- _ASSIGNED TASK_
All lines in the data bearing the string "widget" should be identified and copied.

─── DATA RECORDS ───

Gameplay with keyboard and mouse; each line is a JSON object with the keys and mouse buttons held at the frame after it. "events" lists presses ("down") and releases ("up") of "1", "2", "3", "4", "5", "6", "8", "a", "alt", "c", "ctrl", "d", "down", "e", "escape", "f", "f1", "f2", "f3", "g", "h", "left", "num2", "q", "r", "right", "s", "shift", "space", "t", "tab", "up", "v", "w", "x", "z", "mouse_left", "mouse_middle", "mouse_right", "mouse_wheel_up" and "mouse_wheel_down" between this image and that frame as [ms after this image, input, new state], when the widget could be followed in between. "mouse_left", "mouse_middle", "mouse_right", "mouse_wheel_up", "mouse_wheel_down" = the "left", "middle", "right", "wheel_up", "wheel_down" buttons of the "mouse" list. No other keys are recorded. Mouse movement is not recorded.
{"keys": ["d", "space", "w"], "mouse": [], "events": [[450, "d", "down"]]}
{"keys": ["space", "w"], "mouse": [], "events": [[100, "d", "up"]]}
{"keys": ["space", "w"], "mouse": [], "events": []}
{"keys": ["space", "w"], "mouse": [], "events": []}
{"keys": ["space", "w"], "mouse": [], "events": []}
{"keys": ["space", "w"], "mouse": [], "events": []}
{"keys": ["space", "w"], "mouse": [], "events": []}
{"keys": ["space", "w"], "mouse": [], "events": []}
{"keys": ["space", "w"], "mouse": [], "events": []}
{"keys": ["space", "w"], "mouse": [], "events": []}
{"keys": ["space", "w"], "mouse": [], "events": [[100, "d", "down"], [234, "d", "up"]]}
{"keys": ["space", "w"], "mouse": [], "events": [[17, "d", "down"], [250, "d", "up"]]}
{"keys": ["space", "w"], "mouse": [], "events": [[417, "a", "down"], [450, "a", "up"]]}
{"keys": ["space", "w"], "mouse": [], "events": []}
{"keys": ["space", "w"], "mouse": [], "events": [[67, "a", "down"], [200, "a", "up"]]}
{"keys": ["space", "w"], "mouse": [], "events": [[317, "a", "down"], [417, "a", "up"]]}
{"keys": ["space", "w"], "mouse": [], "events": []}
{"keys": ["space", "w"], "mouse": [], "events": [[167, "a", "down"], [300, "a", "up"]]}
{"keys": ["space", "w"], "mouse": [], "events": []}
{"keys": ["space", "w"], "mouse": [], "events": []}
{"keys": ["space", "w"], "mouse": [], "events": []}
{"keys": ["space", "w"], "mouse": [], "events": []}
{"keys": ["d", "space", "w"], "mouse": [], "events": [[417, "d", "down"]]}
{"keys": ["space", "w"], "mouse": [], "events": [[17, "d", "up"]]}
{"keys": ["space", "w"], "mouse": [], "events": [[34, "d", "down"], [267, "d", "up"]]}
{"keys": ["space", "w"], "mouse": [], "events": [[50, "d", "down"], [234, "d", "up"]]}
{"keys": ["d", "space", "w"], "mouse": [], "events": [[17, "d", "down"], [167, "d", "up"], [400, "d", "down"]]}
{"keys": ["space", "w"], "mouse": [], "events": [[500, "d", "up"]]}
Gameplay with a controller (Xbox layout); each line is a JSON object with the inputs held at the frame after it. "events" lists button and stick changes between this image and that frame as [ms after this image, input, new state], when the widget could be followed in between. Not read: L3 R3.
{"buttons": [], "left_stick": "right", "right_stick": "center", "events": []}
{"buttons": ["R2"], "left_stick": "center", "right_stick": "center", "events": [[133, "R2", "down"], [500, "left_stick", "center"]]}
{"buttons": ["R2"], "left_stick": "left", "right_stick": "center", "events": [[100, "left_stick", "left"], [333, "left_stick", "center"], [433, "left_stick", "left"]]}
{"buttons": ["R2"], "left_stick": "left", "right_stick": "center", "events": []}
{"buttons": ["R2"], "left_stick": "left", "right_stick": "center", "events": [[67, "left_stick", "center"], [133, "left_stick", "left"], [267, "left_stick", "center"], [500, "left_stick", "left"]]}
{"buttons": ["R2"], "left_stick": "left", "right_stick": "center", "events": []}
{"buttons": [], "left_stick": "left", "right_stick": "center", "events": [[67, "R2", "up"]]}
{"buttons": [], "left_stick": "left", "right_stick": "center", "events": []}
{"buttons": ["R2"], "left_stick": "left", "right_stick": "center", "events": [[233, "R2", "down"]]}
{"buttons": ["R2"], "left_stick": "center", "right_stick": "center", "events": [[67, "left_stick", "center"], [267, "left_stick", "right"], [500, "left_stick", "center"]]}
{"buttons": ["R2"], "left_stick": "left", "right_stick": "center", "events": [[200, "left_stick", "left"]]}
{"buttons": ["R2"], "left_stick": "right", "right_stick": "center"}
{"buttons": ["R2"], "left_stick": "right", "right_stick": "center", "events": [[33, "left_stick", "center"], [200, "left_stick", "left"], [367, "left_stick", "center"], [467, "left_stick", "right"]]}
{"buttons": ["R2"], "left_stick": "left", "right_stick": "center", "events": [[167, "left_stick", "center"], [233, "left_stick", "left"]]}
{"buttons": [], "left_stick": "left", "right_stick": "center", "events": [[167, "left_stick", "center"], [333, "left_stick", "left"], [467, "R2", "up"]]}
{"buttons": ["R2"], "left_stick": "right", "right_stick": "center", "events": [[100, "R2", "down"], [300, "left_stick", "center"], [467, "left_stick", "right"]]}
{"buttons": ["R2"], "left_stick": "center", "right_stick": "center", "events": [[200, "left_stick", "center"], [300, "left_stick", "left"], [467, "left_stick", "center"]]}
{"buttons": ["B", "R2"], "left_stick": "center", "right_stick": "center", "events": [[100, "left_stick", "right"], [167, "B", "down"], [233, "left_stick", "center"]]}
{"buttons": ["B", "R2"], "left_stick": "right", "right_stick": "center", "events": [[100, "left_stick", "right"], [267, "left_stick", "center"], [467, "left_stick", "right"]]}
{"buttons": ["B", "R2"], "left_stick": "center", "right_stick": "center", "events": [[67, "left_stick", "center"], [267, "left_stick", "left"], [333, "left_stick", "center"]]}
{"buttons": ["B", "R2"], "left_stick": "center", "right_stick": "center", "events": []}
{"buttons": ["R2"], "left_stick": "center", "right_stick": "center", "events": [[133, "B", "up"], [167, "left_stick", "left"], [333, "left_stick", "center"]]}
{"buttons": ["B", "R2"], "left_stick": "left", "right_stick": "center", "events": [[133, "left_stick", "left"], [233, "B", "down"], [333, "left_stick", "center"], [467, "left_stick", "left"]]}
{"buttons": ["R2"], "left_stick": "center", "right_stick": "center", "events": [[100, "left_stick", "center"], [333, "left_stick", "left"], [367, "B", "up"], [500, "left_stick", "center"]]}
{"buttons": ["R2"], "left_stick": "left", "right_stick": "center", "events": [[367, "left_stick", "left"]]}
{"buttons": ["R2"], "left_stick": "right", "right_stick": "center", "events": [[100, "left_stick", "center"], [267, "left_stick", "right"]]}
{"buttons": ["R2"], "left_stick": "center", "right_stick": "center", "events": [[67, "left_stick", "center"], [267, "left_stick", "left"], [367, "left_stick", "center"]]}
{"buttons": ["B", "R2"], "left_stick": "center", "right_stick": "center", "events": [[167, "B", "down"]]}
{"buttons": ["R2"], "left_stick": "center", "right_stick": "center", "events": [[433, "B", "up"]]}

───

- _SOLUTION FOR THIS EXERCISE_
Gameplay with keyboard and mouse; each line is a JSON object with the keys and mouse buttons held at the frame after it. "events" lists presses ("down") and releases ("up") of "1", "2", "3", "4", "5", "6", "8", "a", "alt", "c", "ctrl", "d", "down", "e", "escape", "f", "f1", "f2", "f3", "g", "h", "left", "num2", "q", "r", "right", "s", "shift", "space", "t", "tab", "up", "v", "w", "x", "z", "mouse_left", "mouse_middle", "mouse_right", "mouse_wheel_up" and "mouse_wheel_down" between this image and that frame as [ms after this image, input, new state], when the widget could be followed in between. "mouse_left", "mouse_middle", "mouse_right", "mouse_wheel_up", "mouse_wheel_down" = the "left", "middle", "right", "wheel_up", "wheel_down" buttons of the "mouse" list. No other keys are recorded. Mouse movement is not recorded.
Gameplay with a controller (Xbox layout); each line is a JSON object with the inputs held at the frame after it. "events" lists button and stick changes between this image and that frame as [ms after this image, input, new state], when the widget could be followed in between. Not read: L3 R3.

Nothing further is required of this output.